Written exercise> Reproduce word for word everything from the start of the material down to and including the line that contains "title OpenChain Conformance".

— Start Data section —

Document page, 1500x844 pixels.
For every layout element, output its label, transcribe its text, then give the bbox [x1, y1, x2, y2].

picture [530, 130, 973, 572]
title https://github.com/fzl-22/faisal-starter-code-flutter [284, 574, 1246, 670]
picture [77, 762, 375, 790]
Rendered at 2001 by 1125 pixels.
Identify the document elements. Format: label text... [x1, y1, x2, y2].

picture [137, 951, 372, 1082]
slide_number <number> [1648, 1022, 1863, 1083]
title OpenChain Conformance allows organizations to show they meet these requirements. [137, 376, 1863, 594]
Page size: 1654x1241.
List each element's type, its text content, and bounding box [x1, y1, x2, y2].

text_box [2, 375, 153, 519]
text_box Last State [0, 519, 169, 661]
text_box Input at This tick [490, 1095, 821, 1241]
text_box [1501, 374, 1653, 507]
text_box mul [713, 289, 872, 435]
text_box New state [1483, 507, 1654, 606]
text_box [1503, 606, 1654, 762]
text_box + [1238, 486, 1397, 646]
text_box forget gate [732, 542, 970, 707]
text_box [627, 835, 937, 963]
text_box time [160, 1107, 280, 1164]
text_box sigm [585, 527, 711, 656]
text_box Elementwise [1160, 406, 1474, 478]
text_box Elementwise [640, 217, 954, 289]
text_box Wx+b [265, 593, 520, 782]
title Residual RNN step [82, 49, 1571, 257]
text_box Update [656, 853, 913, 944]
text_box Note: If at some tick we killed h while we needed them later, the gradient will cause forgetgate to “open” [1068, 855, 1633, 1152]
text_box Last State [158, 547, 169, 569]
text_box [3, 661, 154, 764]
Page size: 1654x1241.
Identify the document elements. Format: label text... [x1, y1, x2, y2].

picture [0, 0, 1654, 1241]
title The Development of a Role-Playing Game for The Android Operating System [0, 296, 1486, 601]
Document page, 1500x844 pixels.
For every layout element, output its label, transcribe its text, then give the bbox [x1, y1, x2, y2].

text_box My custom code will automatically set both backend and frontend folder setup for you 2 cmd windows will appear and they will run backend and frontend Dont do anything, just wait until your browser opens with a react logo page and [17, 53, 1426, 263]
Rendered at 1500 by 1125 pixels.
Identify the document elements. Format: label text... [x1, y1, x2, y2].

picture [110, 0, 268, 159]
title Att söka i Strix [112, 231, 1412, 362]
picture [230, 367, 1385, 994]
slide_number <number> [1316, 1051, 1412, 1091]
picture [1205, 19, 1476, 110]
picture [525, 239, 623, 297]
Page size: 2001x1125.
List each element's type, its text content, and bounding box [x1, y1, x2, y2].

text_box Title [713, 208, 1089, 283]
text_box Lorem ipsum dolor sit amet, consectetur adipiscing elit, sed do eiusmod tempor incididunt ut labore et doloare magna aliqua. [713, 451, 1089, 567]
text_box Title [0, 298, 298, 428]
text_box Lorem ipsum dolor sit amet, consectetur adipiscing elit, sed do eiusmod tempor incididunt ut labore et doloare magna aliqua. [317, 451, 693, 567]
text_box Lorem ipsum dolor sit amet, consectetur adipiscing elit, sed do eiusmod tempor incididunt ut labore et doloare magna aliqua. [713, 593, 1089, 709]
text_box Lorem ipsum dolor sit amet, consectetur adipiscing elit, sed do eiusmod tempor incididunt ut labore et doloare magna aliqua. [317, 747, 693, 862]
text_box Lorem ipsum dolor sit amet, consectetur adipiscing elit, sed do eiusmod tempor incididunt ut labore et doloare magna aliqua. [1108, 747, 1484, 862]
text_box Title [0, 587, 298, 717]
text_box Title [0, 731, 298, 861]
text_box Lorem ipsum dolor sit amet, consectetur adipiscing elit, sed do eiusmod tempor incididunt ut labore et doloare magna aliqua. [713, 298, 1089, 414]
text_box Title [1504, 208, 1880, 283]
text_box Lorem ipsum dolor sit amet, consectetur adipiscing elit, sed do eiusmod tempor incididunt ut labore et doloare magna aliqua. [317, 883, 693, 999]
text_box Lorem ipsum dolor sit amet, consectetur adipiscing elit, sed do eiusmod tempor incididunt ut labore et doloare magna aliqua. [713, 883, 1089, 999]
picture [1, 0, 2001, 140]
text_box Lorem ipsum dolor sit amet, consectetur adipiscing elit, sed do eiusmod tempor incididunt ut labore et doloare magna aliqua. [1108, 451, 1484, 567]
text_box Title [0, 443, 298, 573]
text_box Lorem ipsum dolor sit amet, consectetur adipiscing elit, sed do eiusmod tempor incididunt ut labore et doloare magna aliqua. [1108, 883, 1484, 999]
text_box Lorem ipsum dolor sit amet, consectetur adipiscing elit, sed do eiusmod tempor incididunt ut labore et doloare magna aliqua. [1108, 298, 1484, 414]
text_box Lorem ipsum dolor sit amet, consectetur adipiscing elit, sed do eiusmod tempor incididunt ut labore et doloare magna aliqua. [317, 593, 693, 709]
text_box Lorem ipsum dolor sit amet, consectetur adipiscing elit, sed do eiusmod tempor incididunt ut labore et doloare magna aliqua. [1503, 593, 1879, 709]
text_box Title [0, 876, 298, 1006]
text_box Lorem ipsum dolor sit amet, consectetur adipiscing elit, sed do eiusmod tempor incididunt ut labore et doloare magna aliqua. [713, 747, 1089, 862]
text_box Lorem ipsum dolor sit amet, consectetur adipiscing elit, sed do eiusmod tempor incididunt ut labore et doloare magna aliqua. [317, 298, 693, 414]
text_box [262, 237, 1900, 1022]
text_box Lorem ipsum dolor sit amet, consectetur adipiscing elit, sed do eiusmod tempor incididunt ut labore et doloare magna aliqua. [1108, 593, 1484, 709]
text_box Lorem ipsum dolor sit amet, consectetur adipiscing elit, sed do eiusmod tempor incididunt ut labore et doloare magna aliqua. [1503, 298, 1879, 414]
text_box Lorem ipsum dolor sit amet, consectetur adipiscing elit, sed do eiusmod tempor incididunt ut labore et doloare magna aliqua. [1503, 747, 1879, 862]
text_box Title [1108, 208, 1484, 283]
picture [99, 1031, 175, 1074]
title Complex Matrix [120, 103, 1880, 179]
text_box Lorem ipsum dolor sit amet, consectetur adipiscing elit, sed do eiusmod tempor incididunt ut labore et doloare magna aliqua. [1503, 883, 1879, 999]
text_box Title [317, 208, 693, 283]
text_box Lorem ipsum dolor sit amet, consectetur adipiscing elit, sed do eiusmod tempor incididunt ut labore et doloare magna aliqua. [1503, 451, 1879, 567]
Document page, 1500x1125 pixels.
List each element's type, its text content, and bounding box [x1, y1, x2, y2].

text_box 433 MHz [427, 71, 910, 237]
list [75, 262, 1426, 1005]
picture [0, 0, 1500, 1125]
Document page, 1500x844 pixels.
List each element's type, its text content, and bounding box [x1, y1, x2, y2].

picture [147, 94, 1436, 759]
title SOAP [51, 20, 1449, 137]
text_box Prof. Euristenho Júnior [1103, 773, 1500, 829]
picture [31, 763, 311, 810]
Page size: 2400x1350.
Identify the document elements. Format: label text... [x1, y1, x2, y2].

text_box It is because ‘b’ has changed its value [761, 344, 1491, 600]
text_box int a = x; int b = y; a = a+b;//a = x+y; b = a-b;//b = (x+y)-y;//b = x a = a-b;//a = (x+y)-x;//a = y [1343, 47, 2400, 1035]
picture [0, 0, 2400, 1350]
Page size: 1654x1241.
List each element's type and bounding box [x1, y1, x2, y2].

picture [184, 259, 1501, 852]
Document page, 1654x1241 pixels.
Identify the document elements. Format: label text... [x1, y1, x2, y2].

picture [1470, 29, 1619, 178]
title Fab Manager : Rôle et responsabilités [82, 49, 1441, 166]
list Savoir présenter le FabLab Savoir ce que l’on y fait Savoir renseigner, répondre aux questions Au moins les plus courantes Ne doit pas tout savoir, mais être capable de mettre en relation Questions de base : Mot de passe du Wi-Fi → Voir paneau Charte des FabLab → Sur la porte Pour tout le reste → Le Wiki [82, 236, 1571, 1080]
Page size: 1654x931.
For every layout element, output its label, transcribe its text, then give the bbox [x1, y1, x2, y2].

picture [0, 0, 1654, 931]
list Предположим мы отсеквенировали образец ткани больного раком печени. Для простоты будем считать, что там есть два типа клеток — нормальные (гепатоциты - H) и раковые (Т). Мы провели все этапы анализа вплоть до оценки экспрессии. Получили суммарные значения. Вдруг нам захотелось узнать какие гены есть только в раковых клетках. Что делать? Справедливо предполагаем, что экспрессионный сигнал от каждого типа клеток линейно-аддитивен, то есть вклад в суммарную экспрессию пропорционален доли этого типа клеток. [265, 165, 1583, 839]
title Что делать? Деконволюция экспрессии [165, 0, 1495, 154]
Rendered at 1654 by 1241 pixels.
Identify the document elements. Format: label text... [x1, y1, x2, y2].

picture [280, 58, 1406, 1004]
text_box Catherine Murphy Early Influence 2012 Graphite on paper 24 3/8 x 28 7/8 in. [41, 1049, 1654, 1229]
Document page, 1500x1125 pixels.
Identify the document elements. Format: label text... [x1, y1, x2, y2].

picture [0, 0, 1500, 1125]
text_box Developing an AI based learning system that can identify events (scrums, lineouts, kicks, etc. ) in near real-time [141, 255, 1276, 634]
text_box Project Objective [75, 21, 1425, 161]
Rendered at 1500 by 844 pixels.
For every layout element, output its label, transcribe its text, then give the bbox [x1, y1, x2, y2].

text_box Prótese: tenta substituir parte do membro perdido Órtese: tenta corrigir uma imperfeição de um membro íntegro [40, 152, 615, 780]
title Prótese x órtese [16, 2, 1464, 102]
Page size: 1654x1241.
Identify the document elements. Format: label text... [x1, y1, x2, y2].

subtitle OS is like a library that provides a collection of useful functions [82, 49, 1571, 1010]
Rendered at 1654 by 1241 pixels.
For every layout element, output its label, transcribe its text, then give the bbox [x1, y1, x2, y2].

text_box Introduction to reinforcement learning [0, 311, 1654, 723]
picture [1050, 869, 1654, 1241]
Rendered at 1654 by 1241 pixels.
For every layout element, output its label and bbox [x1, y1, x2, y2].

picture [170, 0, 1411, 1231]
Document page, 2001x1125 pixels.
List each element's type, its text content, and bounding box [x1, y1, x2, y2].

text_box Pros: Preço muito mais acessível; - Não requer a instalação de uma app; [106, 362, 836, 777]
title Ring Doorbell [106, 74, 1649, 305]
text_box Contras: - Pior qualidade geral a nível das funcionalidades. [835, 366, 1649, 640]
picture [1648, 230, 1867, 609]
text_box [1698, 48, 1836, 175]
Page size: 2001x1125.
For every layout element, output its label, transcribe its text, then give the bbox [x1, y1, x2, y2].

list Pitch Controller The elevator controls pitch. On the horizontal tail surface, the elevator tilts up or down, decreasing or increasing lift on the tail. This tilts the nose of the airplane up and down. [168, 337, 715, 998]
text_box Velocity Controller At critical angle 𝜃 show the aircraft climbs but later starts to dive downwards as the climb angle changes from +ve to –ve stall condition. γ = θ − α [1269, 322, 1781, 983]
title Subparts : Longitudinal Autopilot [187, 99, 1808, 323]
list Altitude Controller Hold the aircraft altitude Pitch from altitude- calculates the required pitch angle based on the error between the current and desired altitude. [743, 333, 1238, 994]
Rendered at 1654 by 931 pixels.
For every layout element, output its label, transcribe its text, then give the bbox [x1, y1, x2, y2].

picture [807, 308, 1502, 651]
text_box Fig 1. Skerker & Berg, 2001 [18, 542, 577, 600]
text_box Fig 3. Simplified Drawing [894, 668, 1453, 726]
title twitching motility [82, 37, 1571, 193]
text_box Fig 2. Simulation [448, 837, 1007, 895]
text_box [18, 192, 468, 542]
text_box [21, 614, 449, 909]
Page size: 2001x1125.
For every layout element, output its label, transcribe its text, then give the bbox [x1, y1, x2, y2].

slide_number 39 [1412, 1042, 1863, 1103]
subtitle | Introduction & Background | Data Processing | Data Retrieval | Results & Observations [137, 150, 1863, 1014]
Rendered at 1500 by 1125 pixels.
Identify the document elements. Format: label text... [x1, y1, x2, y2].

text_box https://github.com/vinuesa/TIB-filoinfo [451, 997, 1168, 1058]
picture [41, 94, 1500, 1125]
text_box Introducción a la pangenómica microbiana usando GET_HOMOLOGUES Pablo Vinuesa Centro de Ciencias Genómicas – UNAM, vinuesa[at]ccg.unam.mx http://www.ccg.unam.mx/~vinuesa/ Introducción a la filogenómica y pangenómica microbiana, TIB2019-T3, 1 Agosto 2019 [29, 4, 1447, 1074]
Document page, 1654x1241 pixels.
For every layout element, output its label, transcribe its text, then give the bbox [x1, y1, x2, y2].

— End Data section —

Result>
Document page, 1500x844 pixels.
For every layout element, output its label, transcribe its text, then give the bbox [x1, y1, x2, y2].

picture [530, 130, 973, 572]
title https://github.com/fzl-22/faisal-starter-code-flutter [284, 574, 1246, 670]
picture [77, 762, 375, 790]
Rendered at 2001 by 1125 pixels.
Identify the document elements. Format: label text... [x1, y1, x2, y2].

picture [137, 951, 372, 1082]
slide_number <number> [1648, 1022, 1863, 1083]
title OpenChain Conformance allows organizations to show they meet these requirements. [137, 376, 1863, 594]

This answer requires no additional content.